In argument, the counsel for the purchaser has likened this case to a payment made to an executor before it became due. Had the money been payable to the trustees instead of the obligee, General Pegram, the cases would not, I think, stand on the same principles. An executor derives his power from the will, represents the testator in regard to the whole personal estate, and has an extensive discretion in its management. A trustee is strictly limited by the terms of the deed creating the trust, and has no power which it does not expressly give. But even in the case of an executor, the person who aids him in a breach of trust, does not act with impunity. The the purchaser and co-trustee, have both aided in this breach of trust; the purchaser, by advancing the purchase-money; the co-trustee, by that act which induced him to advance it. It is not to be believed, that Anderson would have advanced the money to Thornton, had not Carter joined in the conveyance and receipt.
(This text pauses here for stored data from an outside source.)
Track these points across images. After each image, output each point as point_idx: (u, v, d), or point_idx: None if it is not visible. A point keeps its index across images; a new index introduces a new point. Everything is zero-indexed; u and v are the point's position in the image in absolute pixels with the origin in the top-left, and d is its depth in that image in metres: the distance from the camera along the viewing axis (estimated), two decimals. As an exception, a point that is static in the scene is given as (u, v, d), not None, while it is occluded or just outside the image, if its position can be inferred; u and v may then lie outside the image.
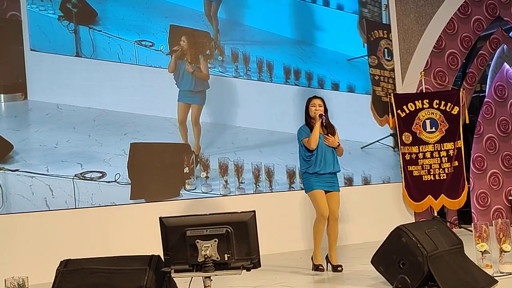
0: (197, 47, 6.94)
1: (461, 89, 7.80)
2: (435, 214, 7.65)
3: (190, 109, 6.86)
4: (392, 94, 7.77)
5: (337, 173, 5.56)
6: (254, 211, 3.56)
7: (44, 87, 6.23)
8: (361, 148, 7.75)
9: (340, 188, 5.57)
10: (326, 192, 5.46)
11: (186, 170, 6.76)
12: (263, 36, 7.38)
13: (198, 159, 6.83)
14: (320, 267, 5.41)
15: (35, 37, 6.23)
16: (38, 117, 6.20)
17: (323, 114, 5.43)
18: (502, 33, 8.44)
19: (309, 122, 5.50)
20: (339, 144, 5.51)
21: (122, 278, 3.70)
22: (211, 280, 3.50)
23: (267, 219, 6.00)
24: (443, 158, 7.62)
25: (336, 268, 5.39)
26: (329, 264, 5.46)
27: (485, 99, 8.33)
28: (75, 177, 6.24)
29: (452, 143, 7.61)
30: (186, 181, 6.76)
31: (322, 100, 5.54)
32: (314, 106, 5.47)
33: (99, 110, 6.45)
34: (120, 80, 6.56)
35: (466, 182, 7.68)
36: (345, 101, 7.69)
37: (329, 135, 5.46)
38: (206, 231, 3.46)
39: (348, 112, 7.65)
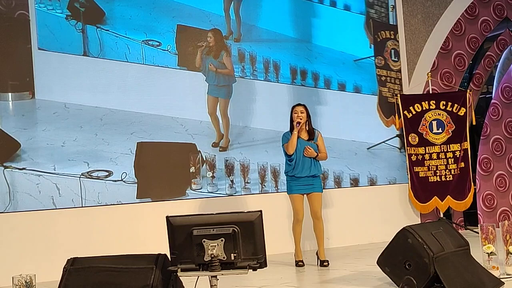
0: (222, 43, 7.04)
1: (468, 91, 7.77)
2: (441, 215, 7.64)
3: (218, 102, 7.00)
4: (398, 95, 7.75)
5: (319, 176, 5.90)
6: (260, 211, 3.57)
7: (51, 86, 6.26)
8: (367, 149, 7.75)
9: (323, 189, 5.98)
10: (306, 194, 5.85)
11: (192, 169, 6.77)
12: (270, 36, 7.39)
13: (227, 153, 6.92)
14: (300, 263, 5.89)
15: (43, 36, 6.26)
16: (45, 116, 6.23)
17: (300, 122, 5.76)
18: (509, 34, 8.41)
19: (292, 128, 5.89)
20: (317, 155, 5.83)
21: (129, 277, 3.71)
22: (218, 279, 3.51)
23: (272, 219, 6.00)
24: (449, 159, 7.61)
25: (322, 263, 5.80)
26: (318, 260, 5.92)
27: (492, 101, 8.30)
28: (81, 176, 6.26)
29: (459, 144, 7.60)
30: (192, 180, 6.77)
31: (305, 107, 5.93)
32: (296, 113, 5.88)
33: (106, 109, 6.47)
34: (127, 80, 6.59)
35: (472, 184, 7.65)
36: (351, 101, 7.69)
37: (308, 147, 5.79)
38: (213, 230, 3.46)
39: (355, 113, 7.65)
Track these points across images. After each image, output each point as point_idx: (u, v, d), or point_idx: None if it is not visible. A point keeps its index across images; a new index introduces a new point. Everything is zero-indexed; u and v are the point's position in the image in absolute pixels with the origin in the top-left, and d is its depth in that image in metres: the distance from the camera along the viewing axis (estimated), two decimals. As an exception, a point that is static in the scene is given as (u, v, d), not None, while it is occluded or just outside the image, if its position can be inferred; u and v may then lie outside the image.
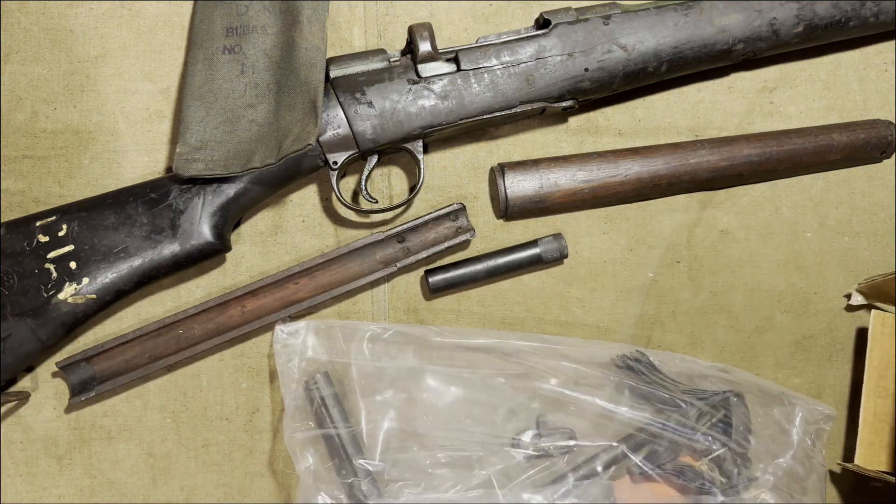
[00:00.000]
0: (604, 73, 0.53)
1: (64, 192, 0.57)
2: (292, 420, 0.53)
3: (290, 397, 0.53)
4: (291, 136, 0.50)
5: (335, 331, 0.55)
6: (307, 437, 0.53)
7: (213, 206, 0.51)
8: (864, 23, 0.55)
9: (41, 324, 0.51)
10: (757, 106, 0.60)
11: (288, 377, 0.54)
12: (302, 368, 0.54)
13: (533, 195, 0.56)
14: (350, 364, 0.54)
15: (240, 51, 0.51)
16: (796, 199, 0.60)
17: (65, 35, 0.58)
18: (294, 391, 0.54)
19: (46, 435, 0.57)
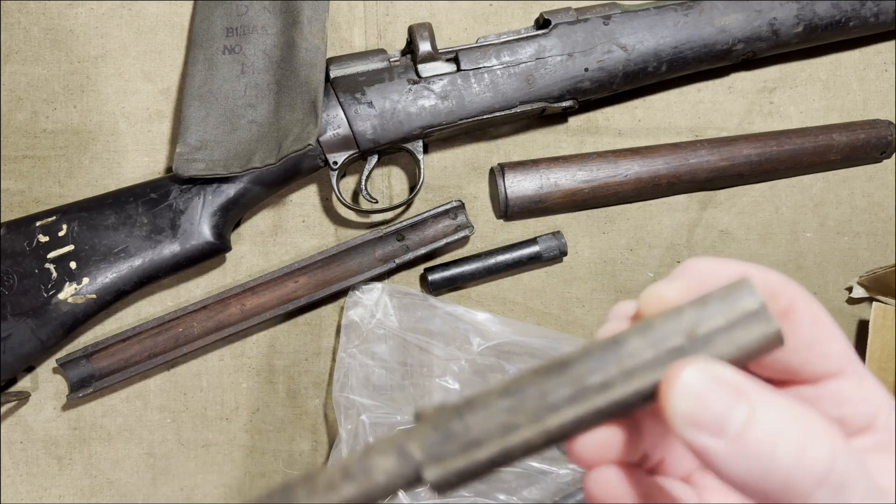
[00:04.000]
0: (604, 73, 0.53)
1: (64, 193, 0.57)
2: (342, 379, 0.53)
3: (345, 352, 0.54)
4: (291, 137, 0.50)
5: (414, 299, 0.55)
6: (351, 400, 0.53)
7: (214, 206, 0.51)
8: (864, 23, 0.55)
9: (41, 324, 0.51)
10: (757, 106, 0.60)
11: (351, 329, 0.54)
12: (369, 326, 0.54)
13: (533, 195, 0.56)
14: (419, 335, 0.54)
15: (240, 51, 0.51)
16: (796, 199, 0.60)
17: (65, 35, 0.58)
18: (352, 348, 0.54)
19: (46, 435, 0.57)
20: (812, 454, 0.17)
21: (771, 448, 0.17)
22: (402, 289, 0.56)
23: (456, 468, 0.19)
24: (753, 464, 0.17)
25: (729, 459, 0.18)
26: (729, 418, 0.18)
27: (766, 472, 0.17)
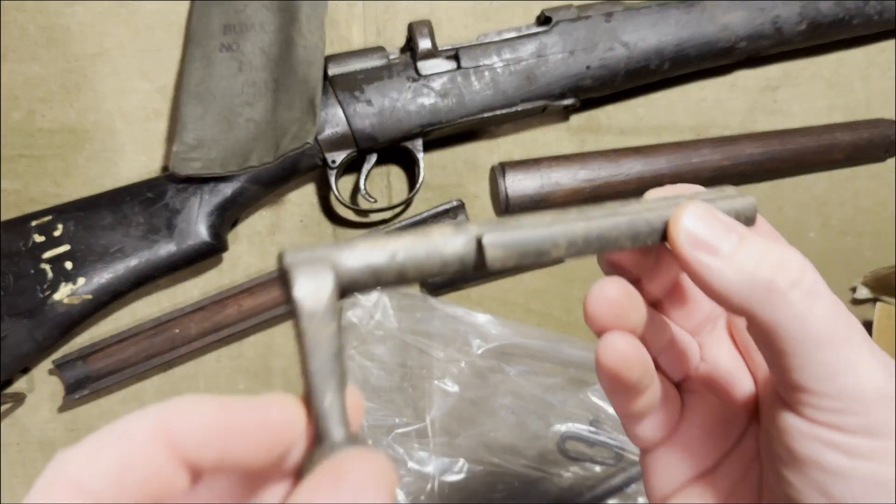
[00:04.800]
0: (605, 71, 0.53)
1: (60, 192, 0.57)
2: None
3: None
4: (289, 135, 0.49)
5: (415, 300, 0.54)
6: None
7: (210, 205, 0.51)
8: (867, 20, 0.55)
9: (37, 324, 0.50)
10: (760, 104, 0.59)
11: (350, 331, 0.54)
12: (368, 328, 0.54)
13: (534, 194, 0.56)
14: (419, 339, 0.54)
15: (237, 48, 0.51)
16: (799, 198, 0.59)
17: (62, 33, 0.57)
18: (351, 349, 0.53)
19: (43, 436, 0.57)
20: (788, 264, 0.22)
21: (756, 264, 0.22)
22: (402, 289, 0.56)
23: (513, 237, 0.21)
24: (741, 276, 0.22)
25: (722, 273, 0.22)
26: (723, 242, 0.22)
27: (752, 280, 0.22)
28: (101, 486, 0.18)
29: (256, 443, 0.19)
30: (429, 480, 0.52)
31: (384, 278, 0.20)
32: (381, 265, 0.21)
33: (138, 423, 0.19)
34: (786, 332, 0.22)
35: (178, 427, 0.19)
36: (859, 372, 0.22)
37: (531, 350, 0.54)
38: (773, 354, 0.23)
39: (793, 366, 0.22)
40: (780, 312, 0.22)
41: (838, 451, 0.22)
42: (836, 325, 0.22)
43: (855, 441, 0.22)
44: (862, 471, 0.22)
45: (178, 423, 0.19)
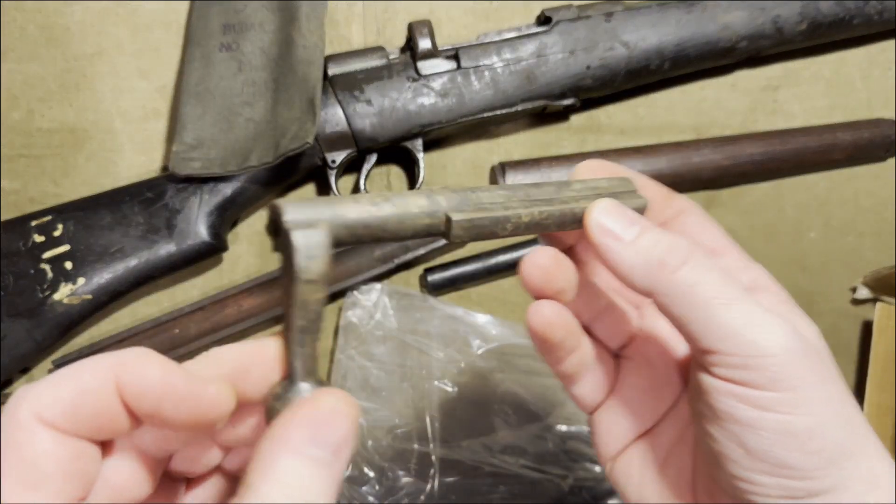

The counsel for Carter insists, that he is not responsible, as the whole money was paid to his co-trustee. Had it been received in the fair and regular execution of the trust, the person who received it would have been solely responsible. All the cases which bear upon the point, have been adduced; the subject has been profoundly examined at the bar, and they prove clearly that in a fair transaction, one trustee is not liable for money received by his co-trustee, merely because he joined in the receipt.

But although Carter's act implies nothing disreputable in intention, his entire confidence in his co-trustee has betrayed him into an indiscretion, which, in a court of equity, is considered as co-operating in a breach of trust, and involving him in its consequences. The effect of his joining in the conveyance and receipt, was the payment of the money. He believed it safe in the hands of Thornton, but the substitution of Thornton's responsibility for the security which the decree provided, was a breach which a court of equity cannot countenance. It is a wrongful act, and he must bear the loss resulting from it. I have never doubted the ultimate responsibility of both the purchaser and the co-trustee to the creditor. The only doubt which I have felt, regards the relation in which they stand to each other. Reflection has confirmed my first impression, that Carter, by signing the conveyance and receipt, has induced Anderson to pay the purchase-money, and has become surety for Thornton to him. I am therefore of opinion that Carter is liable in the first instance, to the creditor, and that Anderson is liable, eventually, on the insufficiency of Carter to pay the debt.

Decree: The decree heretofore rendered against the administrator of Anthony R. Thornton, who was primarily chargeable with the plaintiff's demand, having proved unavailing, and the court being of opinion, that the payment by the defendant, Richard Anderson, of the deferred instalments of the purchase-money, discounting interest, and the execution of the deed to him by the trustees, were unauthorized transactions; and that these deferred payments still remain due, and are chargeable on the trust property, but that the defendant, William Carter, by uniting with the other trustee, Anthony R. Thornton, in giving a receipt for the money, and executing the deed, is bound to indemnify the said Anderson, for the payment made by him, and should, therefore, be first made liable to the plaintiff for the amount of the said deferred instalments, after deducting therefrom, so much of the trustees' commission on the sales, as remains unpaid;—the court therefore ordered and decreed, that William Carter should deposit in bank, to the credit of this cause, the deferred instalments, so far as they remained unsatisfied, with legal interest, from the dates at which they fell due respectively, and the plaintiff's costs. And the cause was retained in court, in order that the plaintiff might have a decree against the defendant, Anderson, and enforce his lien upon the trust property, if it should be necessary to the recovery of the money hereby decreed, or any part thereof.

1 [Reported by John Brockenbrough, Esq.]

2 Crane v. Drake, 2 Vern. 616: Scott v. Tyler, 2 Brown, ch. 477; Andrew v. Wrigley, 4 Brown, ch. 125–130; Hill v. Simpson, 7 Ves. 152; Lowther v. Lord Lowther. 13 Ves. 95; McLeod v. Drummond, 17 Ves. 169.